President of the Assembly of French Polynesia
- In office 18 October 1953 – 10 June 1955
- Preceded by: Jean-Baptiste Céran-Jérusalémy
- Succeeded by: Walter Grand

Member of the French Polynesian Assembly for Tubuai, Raivavae, Rapa
- In office 18 January 1953 – 3 November 1957

Personal details
- Born: 11 September 1897 Rennes, France
- Died: 2 February 1985 Tubuai, French Polynesia
- Party: Democratic Rally of the Tahitian People

= Noël Ilari =

French soldier (1897–1985)

Noël Ilari (11 September 1897—2 February 1985) was a French soldier who fought in both world wars. He served as president of the Assembly of French Polynesia from 1953 to 1955.

==Biography==
Ilari was born in Rennes in France. He fought in the First World War, which he finished at the rank of second lieutenant.

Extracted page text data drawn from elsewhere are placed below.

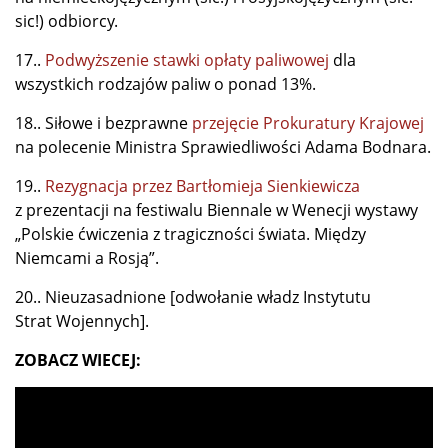
sic!) odbiorcy.
17..
Podwyższenie stawki opłaty paliwowej
dla
wszystkich rodzajów paliw o ponad 13%.
18.. Siłowe i bezprawne
przejęcie Prokuratury Krajowej
na polecenie Ministra Sprawiedliwości Adama Bodnara.
19..
Rezygnacja przez Bartłomieja Sienkiewicza
z prezentacji na festiwalu Biennale w Wenecji wystawy
„Polskie ćwiczenia z tragiczności świata. Między
Niemcami a Rosją”.
20.. Nieuzasadnione [odwołanie władz Instytutu
Strat Wojennych].
ZOBACZ WIECEJ: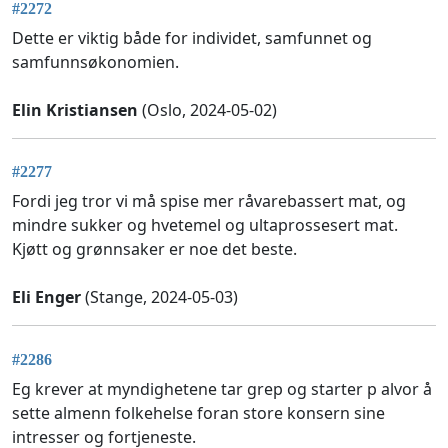
#2272
Dette er viktig både for individet, samfunnet og
samfunnsøkonomien.
Elin Kristiansen
(Oslo, 2024-05-02)
#2277
Fordi jeg tror vi må spise mer råvarebassert mat, og
mindre sukker og hvetemel og ultaprossesert mat.
Kjøtt og grønnsaker er noe det beste.
Eli Enger
(Stange, 2024-05-03)
#2286
Eg krever at myndighetene tar grep og starter p alvor å
sette almenn folkehelse foran store konsern sine
intresser og fortjeneste.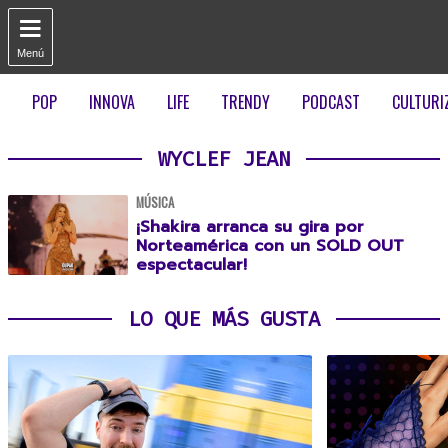

Menú
POP
INNOVA
LIFE
TRENDY
PODCAST
CULTURI
WYCLEF JEAN
MÚSICA
¡Shakira arranca su gira por
Norteamérica con un SOLD OUT
espectacular!
LO QUE MÁS GUSTA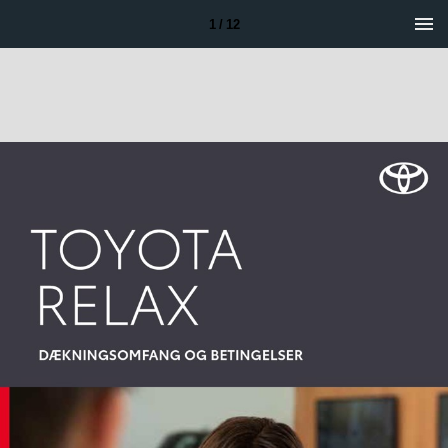
1 / 12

He arrived in French Polynesia in 1934, where he came into conflict with the local authorities because of his challenge to commercial monopolies. When war was declared in 1939, as a reserve captain, he asked and obtained from Governor Frédéric Chastenet de Géry permission to go to France at his own expense to fight and thus took part in the French campaign in June 1940. Accusing General de Gaulle of wanting to divide the French, he joined Vichy and held positions within the Ministry of Sports and Youth. In charge of the mission in Polynesia, he was refused entry to the territory by Émile de Curton, the governor appointed by de Gaulle. He continued his mission in Indochina under the orders of Admiral Jean Decoux until the end of the war.

He returned to France in 1946, and then to Polynesia where in 1947 he was accused of a plot in association with Pouvanaa a Oopa. After being imprisoned for several months, he was acquitted, but banned from staying in Tahiti. He moved to Tubuai in the Austral Islands, and became a farmer and teacher, living on a property of 120 hectares which he called "Ermitage Sainte-Hélène". He was elected to the Assembly of French Polynesia in the 1953 French Oceanian legislative election on the ticket of Oopa's Democratic Rally of the Tahitian People, and was elected vice-president of the Assembly. Following a dispute in the Assembly on 10 April, a fight broke out between Ilari and Alfred Poroi. Ilari then challenged Poroi to a duel, which Poroi agreed should take place at the end of the day. The duel ultimately did not occur, after Governor René Petitbon broadcast a radio message forbidding it and stationed police at the homes of the participants. In October 1953 he left the RDPT and joined the opposition, and was elected president of the Assembly. Walter Grand, a former Free Frenchman, succeeded him in June 1955. He lost his seat in the 1957 election.

In 1964 he published a memoir, Secrets tahitiens. Journal d'un popaa farani.

He died and was buried on his property in 1985.